Exercise instructions => Where the records below show a line containing "morti. Non so", start copying; end with the line containing "newsletter SORTEZ !", and copy it too.

Records supplied =>
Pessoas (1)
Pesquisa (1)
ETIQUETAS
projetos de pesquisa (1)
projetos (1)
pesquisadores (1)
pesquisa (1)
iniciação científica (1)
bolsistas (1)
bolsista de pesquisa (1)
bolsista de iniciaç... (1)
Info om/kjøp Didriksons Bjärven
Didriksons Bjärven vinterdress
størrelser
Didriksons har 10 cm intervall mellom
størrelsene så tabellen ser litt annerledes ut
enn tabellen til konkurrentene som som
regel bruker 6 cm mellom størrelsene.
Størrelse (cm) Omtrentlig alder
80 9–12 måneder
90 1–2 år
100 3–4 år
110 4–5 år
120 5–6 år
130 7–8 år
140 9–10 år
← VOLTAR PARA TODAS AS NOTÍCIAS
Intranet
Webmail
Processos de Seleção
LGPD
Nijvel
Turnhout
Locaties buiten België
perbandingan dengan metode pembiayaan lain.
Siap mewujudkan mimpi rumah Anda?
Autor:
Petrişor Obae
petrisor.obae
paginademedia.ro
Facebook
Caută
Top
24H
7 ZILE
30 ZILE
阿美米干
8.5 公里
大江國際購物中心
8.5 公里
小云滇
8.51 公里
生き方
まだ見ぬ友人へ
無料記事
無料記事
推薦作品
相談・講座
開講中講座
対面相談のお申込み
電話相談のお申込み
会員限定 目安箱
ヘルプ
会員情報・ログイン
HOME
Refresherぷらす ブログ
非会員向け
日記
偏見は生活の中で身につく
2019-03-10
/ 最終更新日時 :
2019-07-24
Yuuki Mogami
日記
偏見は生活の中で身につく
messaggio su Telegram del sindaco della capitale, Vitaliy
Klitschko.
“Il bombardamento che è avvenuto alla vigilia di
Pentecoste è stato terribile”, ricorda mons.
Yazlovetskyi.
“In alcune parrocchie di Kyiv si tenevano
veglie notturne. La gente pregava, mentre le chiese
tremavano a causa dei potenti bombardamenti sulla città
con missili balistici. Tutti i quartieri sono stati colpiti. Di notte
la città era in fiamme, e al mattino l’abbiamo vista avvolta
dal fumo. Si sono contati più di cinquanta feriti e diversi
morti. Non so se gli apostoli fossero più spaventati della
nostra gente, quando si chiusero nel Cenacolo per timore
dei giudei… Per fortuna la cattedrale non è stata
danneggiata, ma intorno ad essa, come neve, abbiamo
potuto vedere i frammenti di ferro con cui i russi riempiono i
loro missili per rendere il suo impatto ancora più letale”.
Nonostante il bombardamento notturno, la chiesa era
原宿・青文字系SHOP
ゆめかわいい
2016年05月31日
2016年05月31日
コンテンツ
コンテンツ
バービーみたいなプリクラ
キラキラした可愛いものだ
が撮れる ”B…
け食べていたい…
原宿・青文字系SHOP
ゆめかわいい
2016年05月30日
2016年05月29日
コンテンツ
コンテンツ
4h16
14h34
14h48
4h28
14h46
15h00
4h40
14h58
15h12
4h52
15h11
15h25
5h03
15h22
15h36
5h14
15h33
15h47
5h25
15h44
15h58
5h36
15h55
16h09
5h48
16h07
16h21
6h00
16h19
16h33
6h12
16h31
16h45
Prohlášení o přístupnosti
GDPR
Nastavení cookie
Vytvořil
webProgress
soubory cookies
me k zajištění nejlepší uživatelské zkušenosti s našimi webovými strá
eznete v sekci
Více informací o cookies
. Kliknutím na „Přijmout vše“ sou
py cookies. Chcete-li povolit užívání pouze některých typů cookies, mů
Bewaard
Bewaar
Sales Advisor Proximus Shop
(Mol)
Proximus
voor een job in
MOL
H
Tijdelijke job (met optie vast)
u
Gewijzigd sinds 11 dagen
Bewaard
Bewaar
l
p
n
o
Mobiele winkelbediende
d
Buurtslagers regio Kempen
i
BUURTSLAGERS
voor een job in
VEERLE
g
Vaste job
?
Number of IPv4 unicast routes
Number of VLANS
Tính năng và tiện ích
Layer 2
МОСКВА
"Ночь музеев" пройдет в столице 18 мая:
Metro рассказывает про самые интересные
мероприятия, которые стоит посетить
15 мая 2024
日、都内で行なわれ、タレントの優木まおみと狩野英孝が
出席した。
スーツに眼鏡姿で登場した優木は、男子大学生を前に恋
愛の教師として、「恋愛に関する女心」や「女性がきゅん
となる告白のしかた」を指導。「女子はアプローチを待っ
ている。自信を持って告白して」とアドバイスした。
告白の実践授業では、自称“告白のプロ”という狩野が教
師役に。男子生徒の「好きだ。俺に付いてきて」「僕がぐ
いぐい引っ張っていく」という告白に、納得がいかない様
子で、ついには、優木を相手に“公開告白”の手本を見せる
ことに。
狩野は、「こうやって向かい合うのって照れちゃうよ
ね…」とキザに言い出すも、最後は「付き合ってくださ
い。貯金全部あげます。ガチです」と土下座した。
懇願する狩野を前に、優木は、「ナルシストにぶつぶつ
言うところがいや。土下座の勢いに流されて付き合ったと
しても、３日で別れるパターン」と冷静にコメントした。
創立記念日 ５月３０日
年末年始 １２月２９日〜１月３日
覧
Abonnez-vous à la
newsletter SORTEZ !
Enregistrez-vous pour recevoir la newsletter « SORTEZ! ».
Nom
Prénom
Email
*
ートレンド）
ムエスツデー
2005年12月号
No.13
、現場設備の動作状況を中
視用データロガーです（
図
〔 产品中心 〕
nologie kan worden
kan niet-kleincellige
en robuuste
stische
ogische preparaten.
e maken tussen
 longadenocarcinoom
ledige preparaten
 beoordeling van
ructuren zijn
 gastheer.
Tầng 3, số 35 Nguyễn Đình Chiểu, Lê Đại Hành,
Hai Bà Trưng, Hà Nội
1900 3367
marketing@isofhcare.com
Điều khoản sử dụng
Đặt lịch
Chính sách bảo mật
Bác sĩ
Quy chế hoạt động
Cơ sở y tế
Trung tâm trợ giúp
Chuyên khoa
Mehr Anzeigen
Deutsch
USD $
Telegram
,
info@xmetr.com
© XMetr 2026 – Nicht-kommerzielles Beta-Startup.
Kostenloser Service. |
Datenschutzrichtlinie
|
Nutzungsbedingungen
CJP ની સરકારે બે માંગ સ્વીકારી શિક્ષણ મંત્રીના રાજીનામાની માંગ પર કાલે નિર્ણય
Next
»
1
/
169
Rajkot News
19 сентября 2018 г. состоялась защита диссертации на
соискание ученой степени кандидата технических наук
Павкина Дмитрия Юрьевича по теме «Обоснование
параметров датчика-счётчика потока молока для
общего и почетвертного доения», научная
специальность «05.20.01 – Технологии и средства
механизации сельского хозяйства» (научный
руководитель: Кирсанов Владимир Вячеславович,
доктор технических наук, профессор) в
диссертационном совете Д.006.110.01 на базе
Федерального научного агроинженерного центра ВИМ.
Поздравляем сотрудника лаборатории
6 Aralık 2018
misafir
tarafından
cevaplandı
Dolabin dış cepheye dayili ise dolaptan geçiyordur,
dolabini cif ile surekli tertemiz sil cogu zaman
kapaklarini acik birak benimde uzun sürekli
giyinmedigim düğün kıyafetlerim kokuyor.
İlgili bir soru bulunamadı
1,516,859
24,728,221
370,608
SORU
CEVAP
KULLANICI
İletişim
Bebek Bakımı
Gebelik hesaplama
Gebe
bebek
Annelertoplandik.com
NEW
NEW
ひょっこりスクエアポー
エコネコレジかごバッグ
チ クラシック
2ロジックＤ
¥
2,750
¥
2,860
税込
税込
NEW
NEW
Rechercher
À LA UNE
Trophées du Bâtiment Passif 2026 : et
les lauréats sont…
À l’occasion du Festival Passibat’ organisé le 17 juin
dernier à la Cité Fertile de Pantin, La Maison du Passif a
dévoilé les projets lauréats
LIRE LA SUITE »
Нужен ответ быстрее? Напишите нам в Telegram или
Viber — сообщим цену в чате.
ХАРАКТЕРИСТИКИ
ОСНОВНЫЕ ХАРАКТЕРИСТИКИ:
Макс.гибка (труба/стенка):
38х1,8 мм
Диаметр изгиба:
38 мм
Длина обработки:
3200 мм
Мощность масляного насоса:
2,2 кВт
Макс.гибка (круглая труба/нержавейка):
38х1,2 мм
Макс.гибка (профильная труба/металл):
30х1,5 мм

Task output =>
morti. Non so se gli apostoli fossero più spaventati della
nostra gente, quando si chiusero nel Cenacolo per timore
dei giudei… Per fortuna la cattedrale non è stata
danneggiata, ma intorno ad essa, come neve, abbiamo
potuto vedere i frammenti di ferro con cui i russi riempiono i
loro missili per rendere il suo impatto ancora più letale”.
Nonostante il bombardamento notturno, la chiesa era
原宿・青文字系SHOP
ゆめかわいい
2016年05月31日
2016年05月31日
コンテンツ
コンテンツ
バービーみたいなプリクラ
キラキラした可愛いものだ
が撮れる ”B…
け食べていたい…
原宿・青文字系SHOP
ゆめかわいい
2016年05月30日
2016年05月29日
コンテンツ
コンテンツ
4h16
14h34
14h48
4h28
14h46
15h00
4h40
14h58
15h12
4h52
15h11
15h25
5h03
15h22
15h36
5h14
15h33
15h47
5h25
15h44
15h58
5h36
15h55
16h09
5h48
16h07
16h21
6h00
16h19
16h33
6h12
16h31
16h45
Prohlášení o přístupnosti
GDPR
Nastavení cookie
Vytvořil
webProgress
soubory cookies
me k zajištění nejlepší uživatelské zkušenosti s našimi webovými strá
eznete v sekci
Více informací o cookies
. Kliknutím na „Přijmout vše“ sou
py cookies. Chcete-li povolit užívání pouze některých typů cookies, mů
Bewaard
Bewaar
Sales Advisor Proximus Shop
(Mol)
Proximus
voor een job in
MOL
H
Tijdelijke job (met optie vast)
u
Gewijzigd sinds 11 dagen
Bewaard
Bewaar
l
p
n
o
Mobiele winkelbediende
d
Buurtslagers regio Kempen
i
BUURTSLAGERS
voor een job in
VEERLE
g
Vaste job
?
Number of IPv4 unicast routes
Number of VLANS
Tính năng và tiện ích
Layer 2
МОСКВА
"Ночь музеев" пройдет в столице 18 мая:
Metro рассказывает про самые интересные
мероприятия, которые стоит посетить
15 мая 2024
日、都内で行なわれ、タレントの優木まおみと狩野英孝が
出席した。
スーツに眼鏡姿で登場した優木は、男子大学生を前に恋
愛の教師として、「恋愛に関する女心」や「女性がきゅん
となる告白のしかた」を指導。「女子はアプローチを待っ
ている。自信を持って告白して」とアドバイスした。
告白の実践授業では、自称“告白のプロ”という狩野が教
師役に。男子生徒の「好きだ。俺に付いてきて」「僕がぐ
いぐい引っ張っていく」という告白に、納得がいかない様
子で、ついには、優木を相手に“公開告白”の手本を見せる
ことに。
狩野は、「こうやって向かい合うのって照れちゃうよ
ね…」とキザに言い出すも、最後は「付き合ってくださ
い。貯金全部あげます。ガチです」と土下座した。
懇願する狩野を前に、優木は、「ナルシストにぶつぶつ
言うところがいや。土下座の勢いに流されて付き合ったと
しても、３日で別れるパターン」と冷静にコメントした。
創立記念日 ５月３０日
年末年始 １２月２９日〜１月３日
覧
Abonnez-vous à la
newsletter SORTEZ !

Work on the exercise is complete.